Monday, January 14, 2008

I’m not the university type. It’s officially official.

It doesn’t matter how amazing some courses can be, or how euphoric I feel when I’m looking at a manuscript from 1556, it doesn’t matter.
Because when alls said and done, with the crisp pages between numb hands, the smell of old-world knowledge heavy in the air, and the 16th century ink under tingling fingers, you start to realize that the ink is rubbing off on your sweaty digits and no amount of English rulers or Inquisition Inquisitors can save you now.
And when you get those exams back, and the ink bleeds under running tears, you realize that you have no idea what you’re doing.

You’re going to do a four-year degree. But that will only work if these 57, and 58%’s on exams change because you need at least a high 70 in each class to take the next step.
You’re going to be a librarian…then what? Go to “Library and Information Sciences”, take some classes, probably fail those too, and realize that you’re not right for university.
But then what?

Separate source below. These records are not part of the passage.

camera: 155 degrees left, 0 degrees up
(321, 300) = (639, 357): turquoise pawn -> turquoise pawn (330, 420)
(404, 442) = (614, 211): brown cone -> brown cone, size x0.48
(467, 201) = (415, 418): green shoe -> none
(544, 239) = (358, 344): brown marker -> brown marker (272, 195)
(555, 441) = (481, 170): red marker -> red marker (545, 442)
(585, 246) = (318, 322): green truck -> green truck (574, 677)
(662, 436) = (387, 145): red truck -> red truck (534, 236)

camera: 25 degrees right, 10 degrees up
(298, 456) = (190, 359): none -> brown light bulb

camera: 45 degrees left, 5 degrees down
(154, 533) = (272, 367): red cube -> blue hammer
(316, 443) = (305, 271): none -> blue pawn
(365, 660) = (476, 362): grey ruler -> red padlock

What else can you do? Nothing, that’s the answer, nothing.
So you go home from tutorial, blindly stop at the drug store and do what you do best: buy chocolate and an Archie comic.

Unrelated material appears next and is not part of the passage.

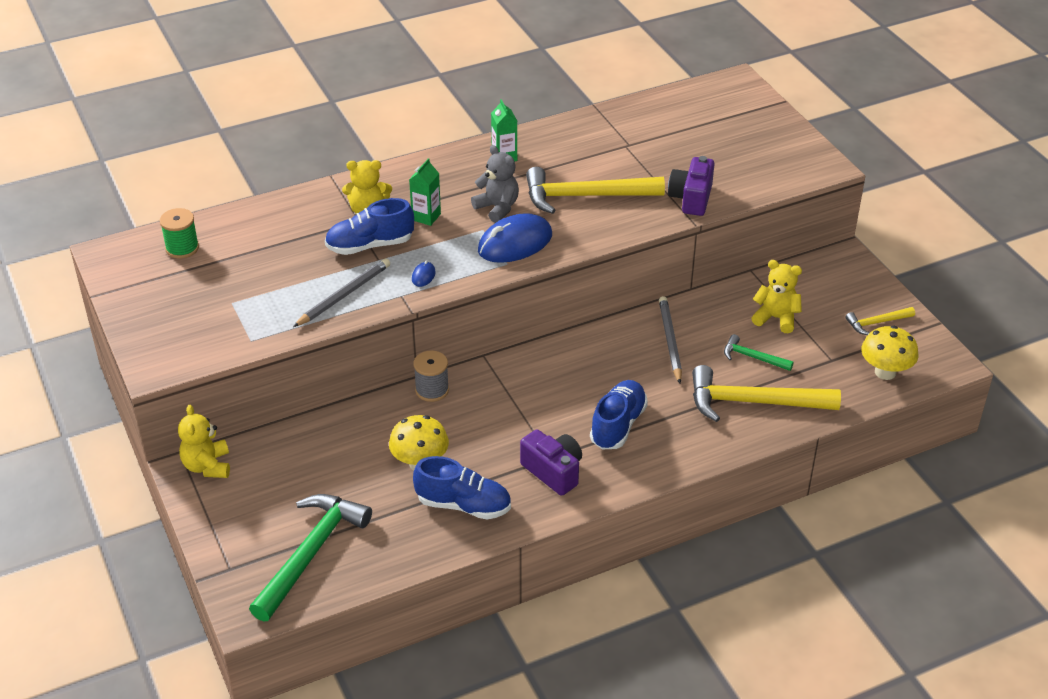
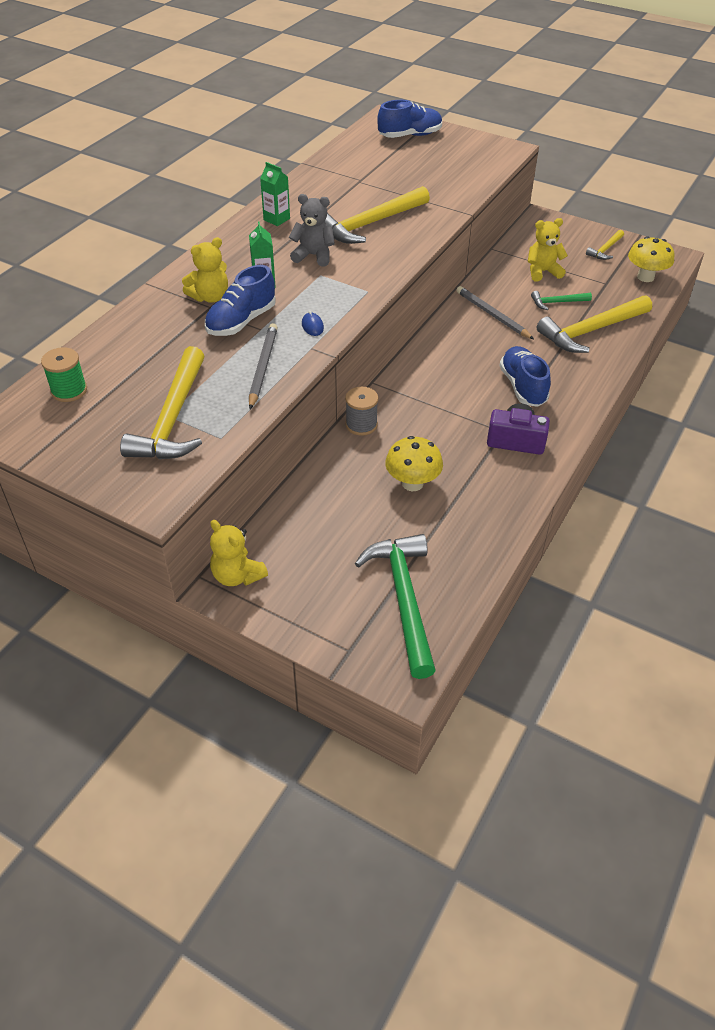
camera: 35 degrees left, 5 degrees up
(232, 307) = (173, 418): none -> yellow hammer
(463, 505) = (480, 497): blue shoe -> blue shoe (410, 135)
(515, 243) = (356, 275): blue mouse -> none
(691, 198) = (447, 198): purple camera -> none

Now what are you doing, stupid? Oh, you know, increasing your weight with chocolate and skipping class. The class that, just last week, you found out you got 57% on your exam.

Now what?
Well, now you need a hug. A huge, all encompassing hug but there’s no one around to give you one. And you won’t ask for help, oh no. It’s not educational or academic help you need, no, you can sort of understand why you got the marks you did, its emotional help you need right now, but you never ask for it, do you? No, too afraid.

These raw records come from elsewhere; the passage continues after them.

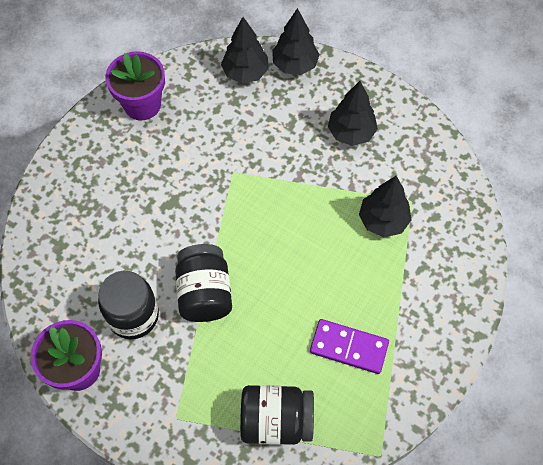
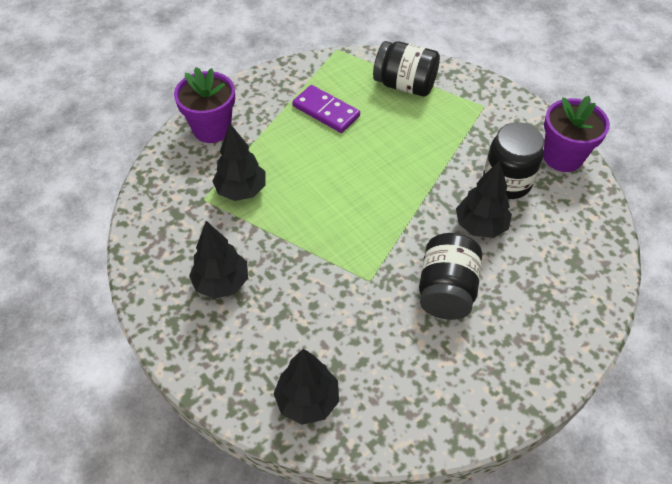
camera: 160 degrees left, 10 degrees down
(142, 104) = (454, 399): purple flower pot -> purple flower pot (212, 129)
(205, 293) = (435, 181): black jar -> black jar (446, 290)
(295, 65) = (240, 390): black tree -> black tree (480, 226)

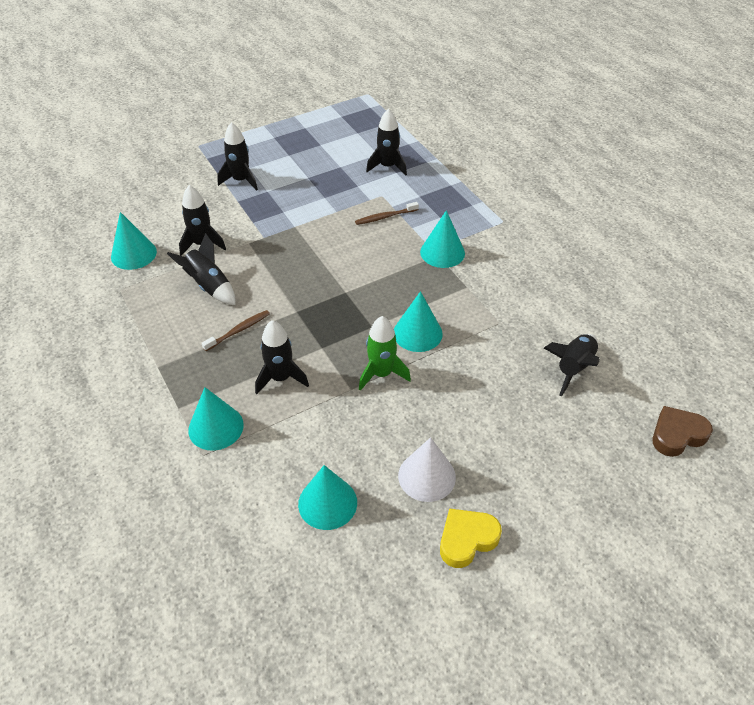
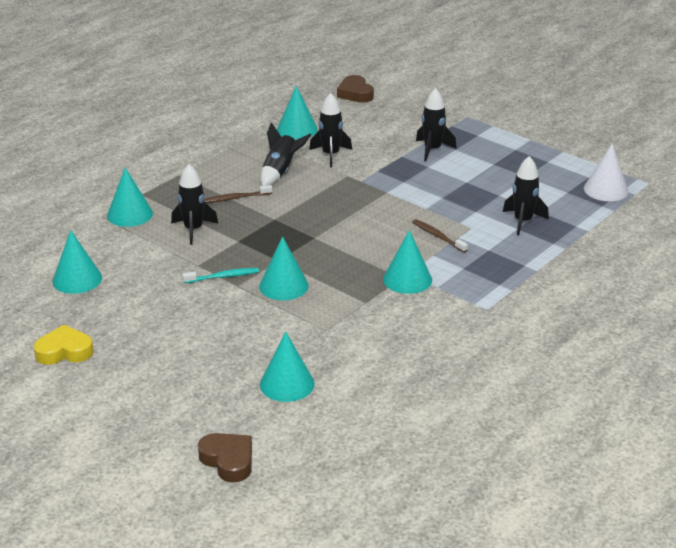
camera: 70 degrees right, 15 degrees down
(96, 197) = (355, 93): none -> brown heart
(238, 330) = (236, 198): brown toothbrush -> brown toothbrush turned 135 degrees clockwise
(381, 374) = (223, 277): green rocket -> turquoise toothbrush
(426, 476) = (120, 320): white cone -> white cone (605, 189)
(467, 539) = (64, 351): yellow heart -> yellow heart turned 45 degrees counterclockwise
(573, 368) = (287, 384): black rocket -> turquoise cone

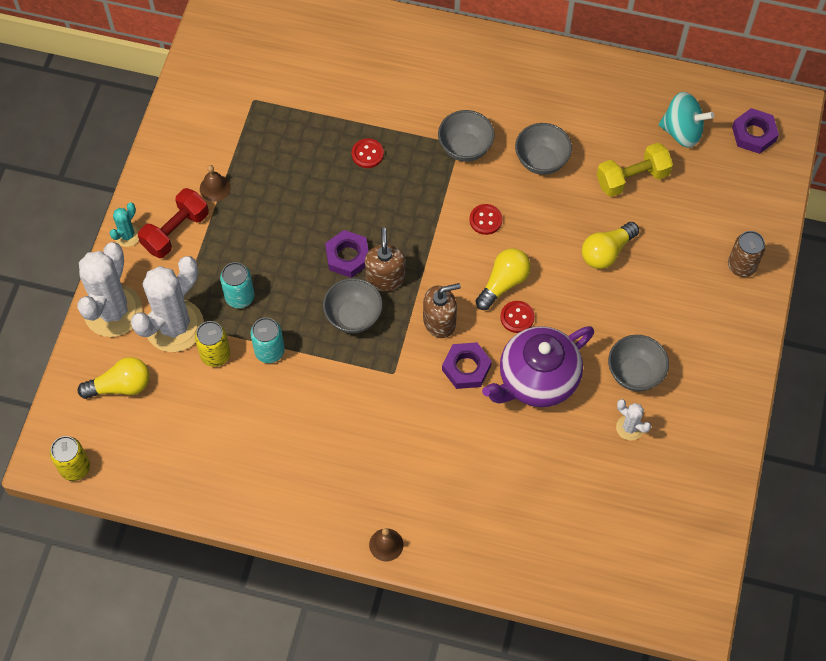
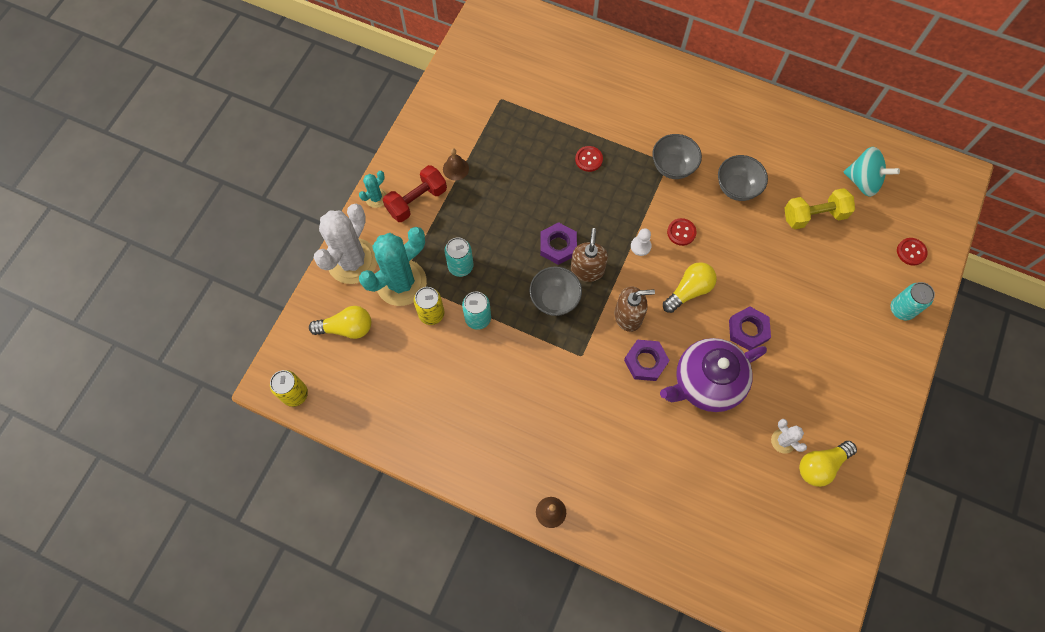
camera: 10 degrees right, 5 degrees up
(174, 326) = (401, 282): white cactus -> turquoise cactus
(442, 242) = (640, 246): none -> white pawn
(517, 317) = (696, 323): red button -> red button (911, 252)
(606, 252) = (783, 277): yellow light bulb -> yellow light bulb (821, 465)
(634, 373) = (794, 391): grey bowl -> none
(741, 266) = (901, 309): brown can -> turquoise can
(754, 134) = (926, 193): purple nut -> purple nut (748, 330)

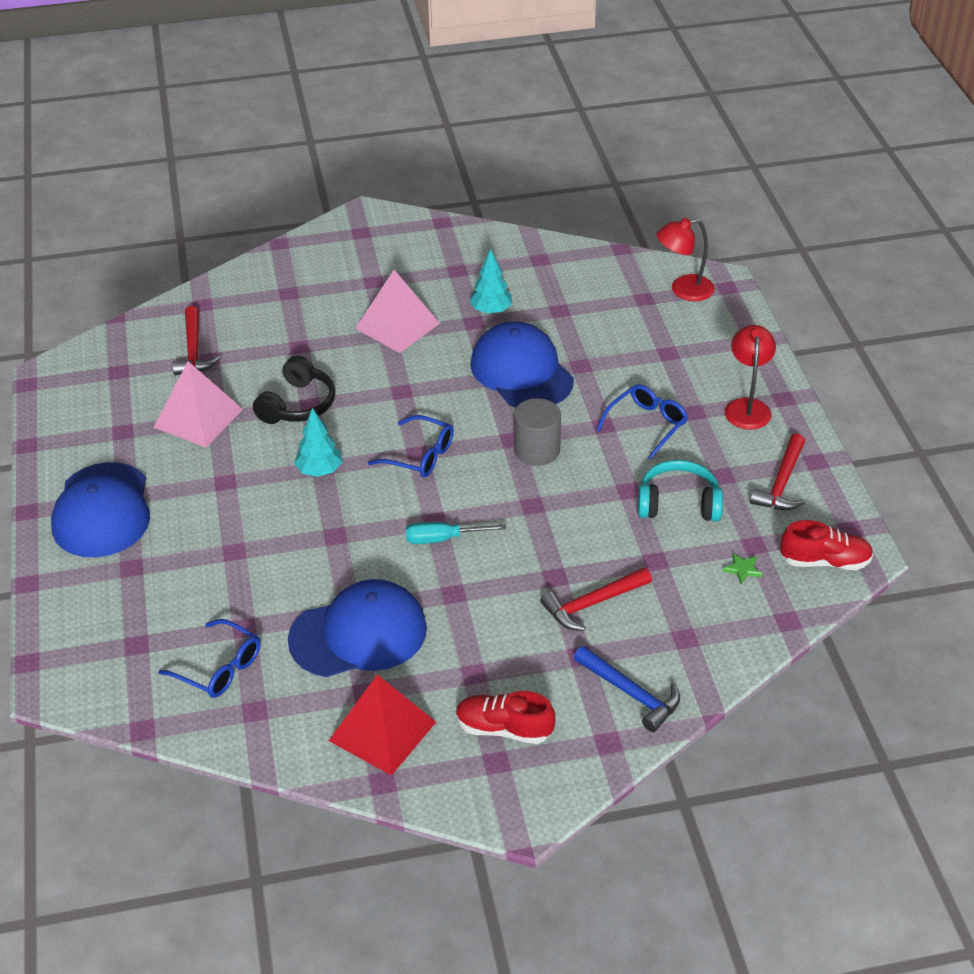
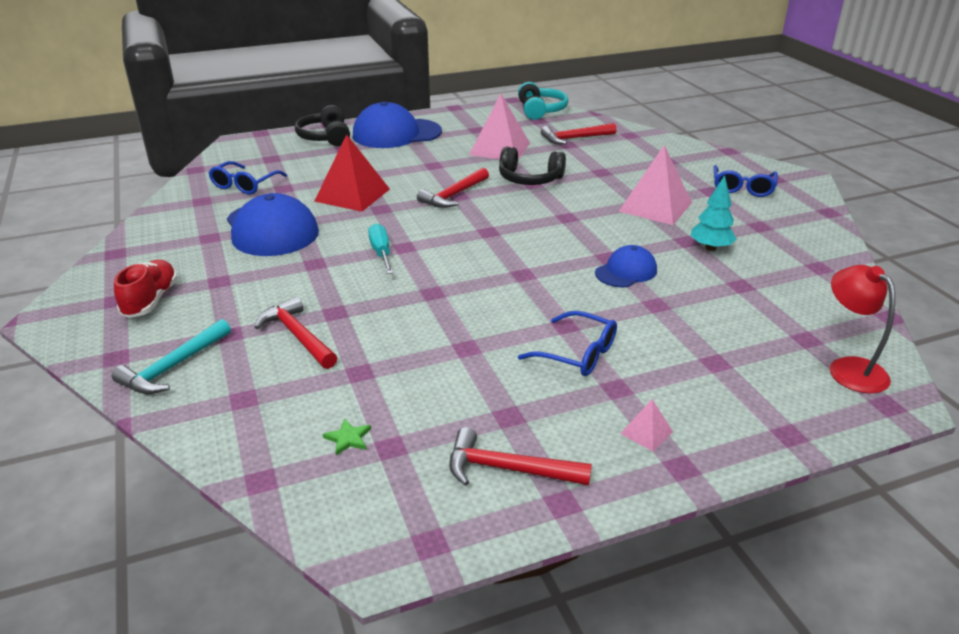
camera: 80 degrees right, 10 degrees down
(81, 586) = (325, 137): none -> black headphones
(319, 471) = (454, 195): turquoise tree -> red hammer
(382, 731) = (166, 248): red pyramid -> red pyramid (352, 195)
(420, 455) = (485, 233): blue glasses -> blue glasses (742, 188)
(521, 372) = (626, 271): blue cap -> blue cap, size x0.55
(537, 450) = (511, 289): grey cylinder -> none
(630, 693) = (174, 367): blue hammer -> turquoise hammer
(678, 503) = (452, 384): turquoise headphones -> turquoise headphones (540, 110)
(747, 407) = (646, 432): red lamp -> pink pyramid
(825, 561) = (364, 515): red shoe -> none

Middle child syndrome? No, there is none. That’s all made up by us middle children. But maybe, just maybe us middle children have created this “syndrome” to such a perfect extreme that we feel the need to live up to it. So you did, didn’t you? You lived up to it and now look where it got you: too afraid to ask for help. Too afraid to tell your own mother how depressed and radical-minded you feel. Too afraid and self-assured in the “middle child syndrome” that if someone does offer help, you get mad, mad because in your middle-child-mind you see their reaching out as some kind of blow you both your ego and your emotional walls and you panic. You panic and get angry.

So now what?

Too scared to ask for help, too scared to act on your emotions, too scared to do anything but sit…and wait for the next round of marks to prove to yourself that you’re not the university type.